-- DATA FOR THIS TASK follows --

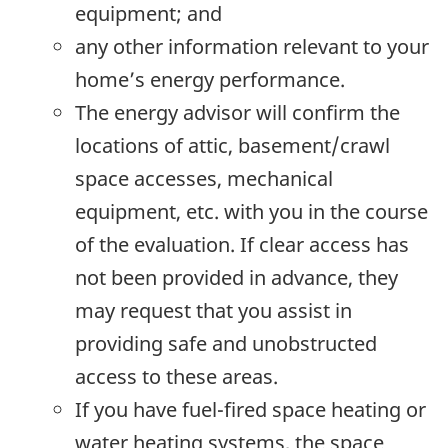
equipment; and
any other information relevant to your
home’s energy performance.
The energy advisor will confirm the
locations of attic, basement/crawl
space accesses, mechanical
equipment, etc. with you in the course
of the evaluation. If clear access has
not been provided in advance, they
may request that you assist in
providing safe and unobstructed
access to these areas.
If you have fuel-fired space heating or
water heating systems, the space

-- DATA FOR THIS TASK concluded --

Would you reproduce each line of the material exactly, omitting the images?

> **FINISHED EXERCISE**:
equipment; and
any other information relevant to your
home’s energy performance.
The energy advisor will confirm the
locations of attic, basement/crawl
space accesses, mechanical
equipment, etc. with you in the course
of the evaluation. If clear access has
not been provided in advance, they
may request that you assist in
providing safe and unobstructed
access to these areas.
If you have fuel-fired space heating or
water heating systems, the space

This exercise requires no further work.